Part of the problem is that the U.S. Forest Service and some of the other Federal land management agencies have hundreds of vacant firefighting positions due to difficulties in hiring and retaining firefighters, who are labeled “Forestry Technicians”. This can be attributed to ridiculously low pay, very frequent travel, miserable working conditions, sexual harassment, a crippled hiring process, and poor benefits.
The Snake River Complex and the Dry Gulch Fire not far away in Idaho and Washington have a combined 109,457 acres and no helicopters. Do we have the luxury of hoarding a Type 1 IMT, over 500 personnel, and 4 helicopters while the U.S. Forest Service babysits a fire all summer? How are they going to explain their decisions to the downwind residents who might be exposed to smoke for months?

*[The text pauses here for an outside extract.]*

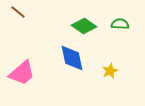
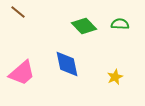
green diamond: rotated 10 degrees clockwise
blue diamond: moved 5 px left, 6 px down
yellow star: moved 5 px right, 6 px down
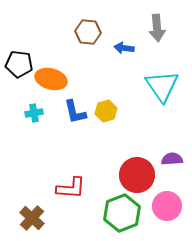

As a member of an interagency incident management team that specialized in less than full suppression wildfires, I learned that it is extremely difficult to allow a wildfire to successfully burn for weeks or months with little or no suppression. It requires highly skilled and long-experienced firefighters in key positions to make it work. Another ingredient that is necessary, which can’t be entered on a Resource Request, is luck. All it takes is one or two days of very strong winds and you can find yourself in a nightmare scenario. A less than full suppression fire which goes on for months will probably encounter a wind event. After the fire quadruples in size, changing the strategy to suppression is not a situation an Agency Administrator wants to find themselves in.
Selecting this strategy at the beginning of the fire season is, to put it bluntly in clear text, stupid. Especially when the fuels are extremely dry in early July and the summer looks like it could be full of fire. It would make more sense a month before the average date of a Season Ending Event brought on by heavy rain or snow.

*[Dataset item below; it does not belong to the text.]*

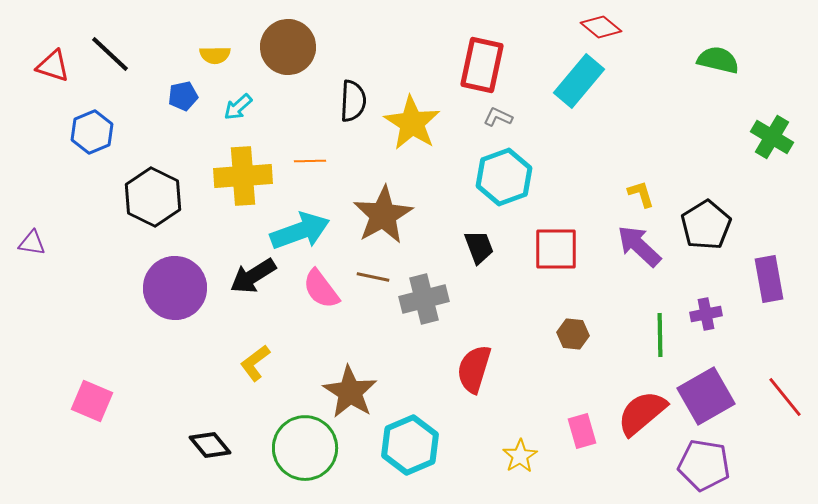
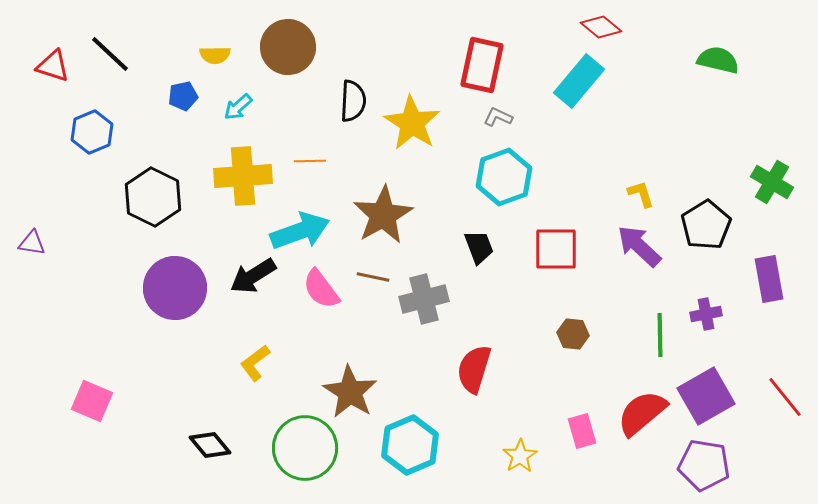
green cross at (772, 137): moved 45 px down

The National and Regional Multi-Agency Coordinating Groups need to be proactive in moving and assigning fire suppression resources where they can be most effective. They can also make use of a rarely used tool, Area Command Teams. The national and regional fire staff of the agencies also need to inject some common sense into what we are seeing at the beginning of this summer. If they do not have enough funding to support their fire organizations and provide homeland security at the levels needed in this decade, they need to have the COURAGE to speak truth to power. Congress needs to take action.
While they can be constructive, there have been enough strongly worded letters, committee hearings, and discussions about legislation. It’s time to sh*t or get off the pot.